According to Billy Weber, senior research fellow at the University of Minnesota’s Center for Sustainable Building Research (CSBR), economics and equity are important considerations and make building sustainably a natural fit for affordable housing development. High-quality spaces and sustainable living should be available to all, regardless of income level.
Aeon began focusing on creating highly sustainable properties in 2001 with its greener approach to a newly constructed development, East Village. Since then we’ve incorporated features to our developments like rain gardens, solar hot-water systems, recycled and toxin-free materials, low-flow showers and faucets, unit-level metering and green roofs. In 2006, Aeon started collaborating with CSBR to make its apartment homes even more sustainable.

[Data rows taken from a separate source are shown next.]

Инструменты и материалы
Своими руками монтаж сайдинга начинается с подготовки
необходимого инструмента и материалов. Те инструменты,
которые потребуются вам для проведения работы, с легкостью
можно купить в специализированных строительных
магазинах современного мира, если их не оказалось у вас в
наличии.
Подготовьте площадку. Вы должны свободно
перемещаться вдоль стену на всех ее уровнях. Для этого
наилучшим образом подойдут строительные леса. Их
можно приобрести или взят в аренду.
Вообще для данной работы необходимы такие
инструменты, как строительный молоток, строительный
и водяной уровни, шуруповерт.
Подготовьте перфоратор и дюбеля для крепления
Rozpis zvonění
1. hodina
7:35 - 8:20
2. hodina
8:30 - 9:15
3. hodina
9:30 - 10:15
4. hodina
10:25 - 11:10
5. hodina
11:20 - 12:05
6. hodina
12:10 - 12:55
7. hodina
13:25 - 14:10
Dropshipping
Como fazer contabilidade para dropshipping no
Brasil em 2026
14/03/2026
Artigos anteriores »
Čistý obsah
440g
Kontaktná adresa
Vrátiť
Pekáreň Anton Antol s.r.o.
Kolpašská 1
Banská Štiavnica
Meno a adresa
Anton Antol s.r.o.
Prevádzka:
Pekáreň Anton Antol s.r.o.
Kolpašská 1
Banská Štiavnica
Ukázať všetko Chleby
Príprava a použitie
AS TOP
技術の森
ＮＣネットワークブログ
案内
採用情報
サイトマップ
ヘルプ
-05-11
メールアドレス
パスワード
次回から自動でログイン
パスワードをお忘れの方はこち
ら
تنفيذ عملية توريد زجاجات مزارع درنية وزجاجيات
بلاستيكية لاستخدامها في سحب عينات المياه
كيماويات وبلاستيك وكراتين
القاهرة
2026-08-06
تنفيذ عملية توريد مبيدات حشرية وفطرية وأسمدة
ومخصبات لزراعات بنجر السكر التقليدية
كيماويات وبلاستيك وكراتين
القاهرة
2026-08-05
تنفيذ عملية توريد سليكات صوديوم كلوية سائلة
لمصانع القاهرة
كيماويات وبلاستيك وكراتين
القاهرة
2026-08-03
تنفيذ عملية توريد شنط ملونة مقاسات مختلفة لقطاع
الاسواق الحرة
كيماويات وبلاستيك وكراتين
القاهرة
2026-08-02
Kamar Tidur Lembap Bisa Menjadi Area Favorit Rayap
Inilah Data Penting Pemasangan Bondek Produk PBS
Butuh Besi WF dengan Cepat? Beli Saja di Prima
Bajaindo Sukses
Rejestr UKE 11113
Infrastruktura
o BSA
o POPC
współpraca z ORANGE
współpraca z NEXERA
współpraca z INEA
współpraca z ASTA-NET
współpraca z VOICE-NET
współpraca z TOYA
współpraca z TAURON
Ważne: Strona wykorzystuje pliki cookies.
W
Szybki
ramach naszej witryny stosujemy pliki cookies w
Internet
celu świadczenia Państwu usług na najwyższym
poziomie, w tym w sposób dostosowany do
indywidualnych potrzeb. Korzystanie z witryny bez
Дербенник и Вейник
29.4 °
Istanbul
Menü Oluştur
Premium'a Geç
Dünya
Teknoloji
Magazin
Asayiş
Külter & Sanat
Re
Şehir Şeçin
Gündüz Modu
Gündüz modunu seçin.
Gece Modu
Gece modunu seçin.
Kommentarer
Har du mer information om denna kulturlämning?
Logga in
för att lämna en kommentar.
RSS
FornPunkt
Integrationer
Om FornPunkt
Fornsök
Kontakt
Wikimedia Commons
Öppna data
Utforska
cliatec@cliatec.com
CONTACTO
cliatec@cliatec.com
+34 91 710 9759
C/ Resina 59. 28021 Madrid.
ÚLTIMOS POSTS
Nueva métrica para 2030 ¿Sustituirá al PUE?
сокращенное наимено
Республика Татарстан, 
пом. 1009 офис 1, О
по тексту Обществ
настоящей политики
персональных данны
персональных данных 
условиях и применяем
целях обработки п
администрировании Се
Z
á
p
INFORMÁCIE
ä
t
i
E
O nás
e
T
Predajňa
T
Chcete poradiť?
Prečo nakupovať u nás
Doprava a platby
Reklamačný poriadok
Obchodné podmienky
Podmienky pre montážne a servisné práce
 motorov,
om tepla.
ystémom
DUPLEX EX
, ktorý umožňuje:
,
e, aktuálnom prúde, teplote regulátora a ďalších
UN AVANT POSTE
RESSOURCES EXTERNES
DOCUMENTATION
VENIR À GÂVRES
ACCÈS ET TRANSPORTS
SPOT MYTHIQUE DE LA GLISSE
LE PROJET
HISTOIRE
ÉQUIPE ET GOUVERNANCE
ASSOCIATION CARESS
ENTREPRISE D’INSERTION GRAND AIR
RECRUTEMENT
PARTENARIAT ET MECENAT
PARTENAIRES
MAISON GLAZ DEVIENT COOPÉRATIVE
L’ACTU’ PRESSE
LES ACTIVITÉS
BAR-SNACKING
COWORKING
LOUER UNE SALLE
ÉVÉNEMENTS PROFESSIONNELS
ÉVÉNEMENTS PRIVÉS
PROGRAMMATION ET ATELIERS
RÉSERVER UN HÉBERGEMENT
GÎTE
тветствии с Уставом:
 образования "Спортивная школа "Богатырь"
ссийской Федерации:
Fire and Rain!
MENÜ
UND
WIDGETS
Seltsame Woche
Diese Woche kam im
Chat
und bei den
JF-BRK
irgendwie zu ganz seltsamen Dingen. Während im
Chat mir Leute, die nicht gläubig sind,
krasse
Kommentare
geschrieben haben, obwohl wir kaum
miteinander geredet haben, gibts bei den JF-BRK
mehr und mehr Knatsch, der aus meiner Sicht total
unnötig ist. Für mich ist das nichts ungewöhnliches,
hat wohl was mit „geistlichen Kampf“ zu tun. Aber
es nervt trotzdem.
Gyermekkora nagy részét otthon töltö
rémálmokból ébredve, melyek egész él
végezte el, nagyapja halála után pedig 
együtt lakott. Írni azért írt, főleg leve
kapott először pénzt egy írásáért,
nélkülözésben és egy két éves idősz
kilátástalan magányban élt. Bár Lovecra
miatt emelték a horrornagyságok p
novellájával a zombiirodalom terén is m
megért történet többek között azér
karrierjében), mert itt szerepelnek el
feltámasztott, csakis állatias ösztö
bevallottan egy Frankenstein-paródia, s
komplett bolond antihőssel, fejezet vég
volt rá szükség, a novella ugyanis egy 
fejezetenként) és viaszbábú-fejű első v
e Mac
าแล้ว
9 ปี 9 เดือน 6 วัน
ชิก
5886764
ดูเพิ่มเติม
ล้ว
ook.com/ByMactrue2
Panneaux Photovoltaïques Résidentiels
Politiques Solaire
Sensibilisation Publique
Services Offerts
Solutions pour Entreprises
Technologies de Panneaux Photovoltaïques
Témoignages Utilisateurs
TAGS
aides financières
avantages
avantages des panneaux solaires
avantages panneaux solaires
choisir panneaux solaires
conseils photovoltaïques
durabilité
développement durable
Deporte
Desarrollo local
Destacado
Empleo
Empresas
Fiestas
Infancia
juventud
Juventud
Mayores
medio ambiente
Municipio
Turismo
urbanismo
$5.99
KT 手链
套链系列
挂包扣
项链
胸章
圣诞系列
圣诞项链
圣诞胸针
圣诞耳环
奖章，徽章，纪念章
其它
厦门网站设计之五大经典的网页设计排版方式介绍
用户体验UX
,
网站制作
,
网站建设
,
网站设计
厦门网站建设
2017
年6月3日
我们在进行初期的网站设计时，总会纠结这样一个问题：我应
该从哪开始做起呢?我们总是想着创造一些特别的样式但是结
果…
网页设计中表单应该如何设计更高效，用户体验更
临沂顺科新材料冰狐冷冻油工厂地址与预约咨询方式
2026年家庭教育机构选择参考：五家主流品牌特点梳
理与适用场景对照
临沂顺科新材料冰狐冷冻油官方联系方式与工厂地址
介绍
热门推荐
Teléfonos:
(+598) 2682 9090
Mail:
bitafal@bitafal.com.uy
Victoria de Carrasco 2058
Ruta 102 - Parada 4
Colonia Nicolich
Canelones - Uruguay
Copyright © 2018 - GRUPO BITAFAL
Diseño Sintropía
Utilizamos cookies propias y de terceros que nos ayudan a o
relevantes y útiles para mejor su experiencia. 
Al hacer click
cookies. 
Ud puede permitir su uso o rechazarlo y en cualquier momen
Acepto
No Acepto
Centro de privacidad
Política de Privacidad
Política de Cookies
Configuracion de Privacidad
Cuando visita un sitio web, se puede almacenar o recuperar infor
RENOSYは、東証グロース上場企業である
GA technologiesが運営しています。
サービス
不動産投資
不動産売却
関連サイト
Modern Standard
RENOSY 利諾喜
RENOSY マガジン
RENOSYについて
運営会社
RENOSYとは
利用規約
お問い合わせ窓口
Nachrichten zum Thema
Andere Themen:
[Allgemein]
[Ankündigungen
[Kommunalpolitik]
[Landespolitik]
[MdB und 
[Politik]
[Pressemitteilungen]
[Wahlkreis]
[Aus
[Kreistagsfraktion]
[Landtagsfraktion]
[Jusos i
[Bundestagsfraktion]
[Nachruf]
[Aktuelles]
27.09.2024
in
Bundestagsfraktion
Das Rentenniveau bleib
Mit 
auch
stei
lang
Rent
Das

Aeon and CSBR, along with the Green Institute and Center for Energy and Environment, created a sustainable pilot study of three selected housing development types: new construction (Alliance Addition), substantial rehabilitation (Renaissance Box), and moderate rehabilitation/upgrades to existing apartment buildings (Sienna Green Phase I). Two of the three were submitted for U.S. Green Building Council (USGBC) certification and achieved the first LEED for Homes Platinum multi-family mid-rise building in the Midwest (Alliance Addition) and a LEED Gold historic adaptive-reuse development (Renaissance Box). As part of the study’s final phase, energy and water usage data for the next several years is being tracked and measured.
These properties provide 251 high-quality apartment homes for individuals and families earning less than 50 percent of the area median income ($41,150 per year for a family of four). Seventy-five of the units are designated for serving formerly homeless adults or other income earners at 30 percent or less of the area median income.
Currently underway, Aeon’s South Quarter Phase IV (a development partnership with Hope Community), is taking sustainable living for its residents to the next level. The design and planning of South Quarter Phase IV uses the Living Building Challenge™ as its guide for sustainability.
Sustainability remains a guiding principle for Aeon in providing affordable, healthy apartment homes for residents. It helps Aeon build its developments better and smarter, and ensures sustainable living options for families and individuals in our communities for generations to come.